Sometimes it does not require over-activity or over­-use of a nutrient at an organ to increase intake requirements. In cases of constitutional weakness, there may well be an in­built resistance of certain tissues to the take-­up of minerals and other important nutrients – this would mean that a higher level in circulation would be necessary for favourable function, assuming there are no restrictions in intestinal absorption. To a certain extent, two different people will always exhibit different levels of absorption a) from the gut and b) from the bloodstream into the cells. This concept explains why some individuals respond well to higher levels of minerals (either through food or supplementation) and why finding a ‘standard’ supplementary dose of a nutrient remains a fruitless quest.

Just like muscle fascia is formed differently in some individuals, so are the tissues of their organs and this has a significant impact on the uptake and assimilation of each mineral. Whilst I feel that environmental factors will always be the prime factor in the different nutrient requirements between individuals, this genetic disparity should not be ignored in evaluating clients needs.

Clearly there are numerous factors involved that can disrupt delivery of minerals to the cell. The fluid balance of the body is extremely relevant in this sense and that, ironically, is controlled by the levels of two macrominerals, sodium and potassium. Both of these cations (positively charged ions) regulate water and fluid balance; sodium holds extra­ cellular fluid (water outside the cells) potassium holds intra­cellular fluid (water inside the cells). When the levels of sodium are low, overall hydration and ability to hold onto water will be compromised – this will reduce the pool of fluid from which cells draw their fluid and nutrient supply from so this can reduce the cellular uptake microminerals. Potassium is massively important in controlling the micromineral content of cells as, through the process of osmosis, potassium entering cells draws with it the extracellular fluid (and the nutrients it contains).

Suitable sodium:potassium balance is dependent on the operation of the kidneys in removing whichever element is unneeded to maintain the most beneficial ratio.
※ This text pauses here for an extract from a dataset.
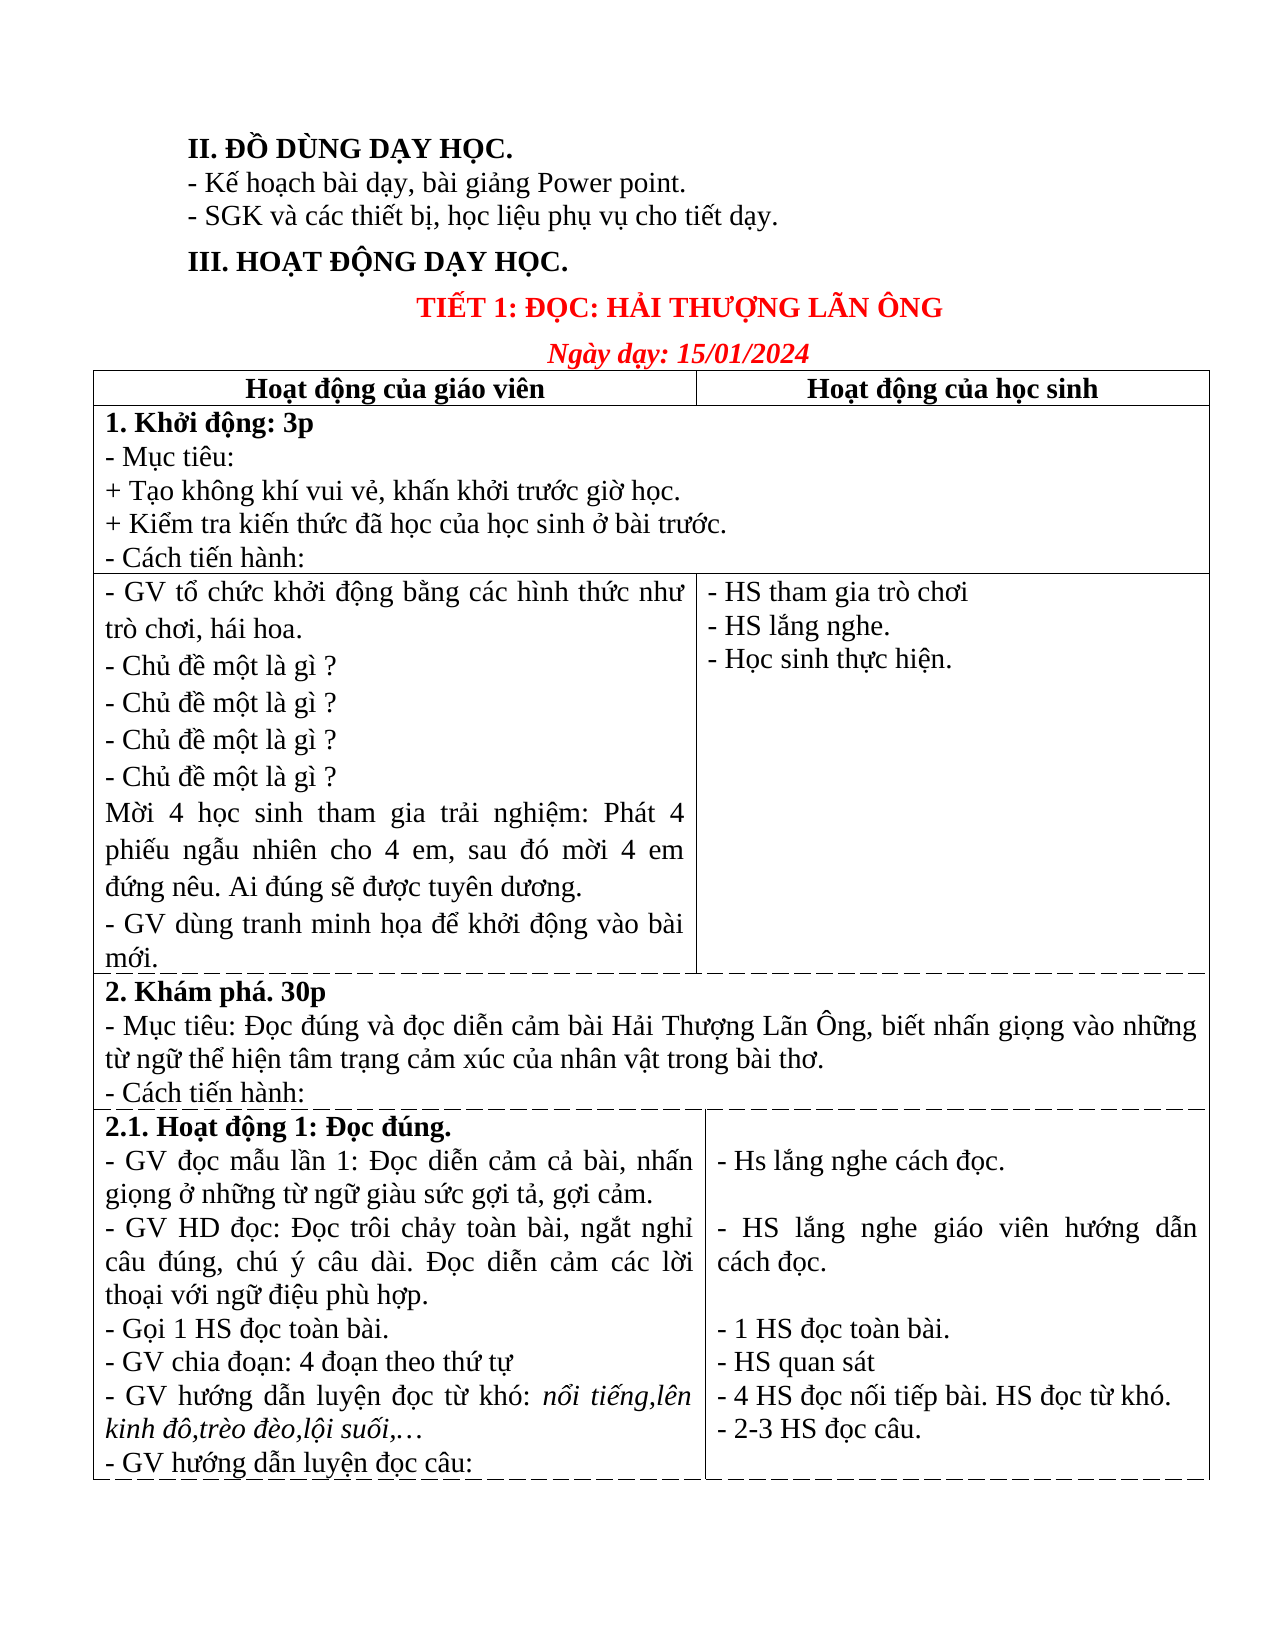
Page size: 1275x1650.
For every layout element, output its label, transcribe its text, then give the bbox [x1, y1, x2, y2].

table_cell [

However, the kidneys are also responsive to adrenal hormones like aldosterone (which retains sodium). Of course, appropriate function of the adrenal glands is, like other organs, dependent on a good supply of fluids and minerals themselves. Like most other body systems, the task of finding perfect balance is complex and dependent on multiple factors.

A simple starting point is to eat a diet that contains vegetables in high quantities, especially the cruciferous types such as broccoli and spinach, together with a full ­spectrum multivitamin/mineral complex. The additional of magnesium (400mg/day) and zinc (30mg) and iodine (2 drops Lugols solution) should form a strong base of mineral intake in many cases although, as mentioned in the first paragraph, there are numerous factors that could make this level of intake insufficient.

The level of interaction of individual organs, general fluid balance and the counter­ dependence of different bodily systems shows perfectly the array of factors in maintaining mineral balance. It is impossible to maintain optimal levels of these nutrients without an appropriate intake that is absorbed, transported and assimilated well and all factors that affect this should be properly considered.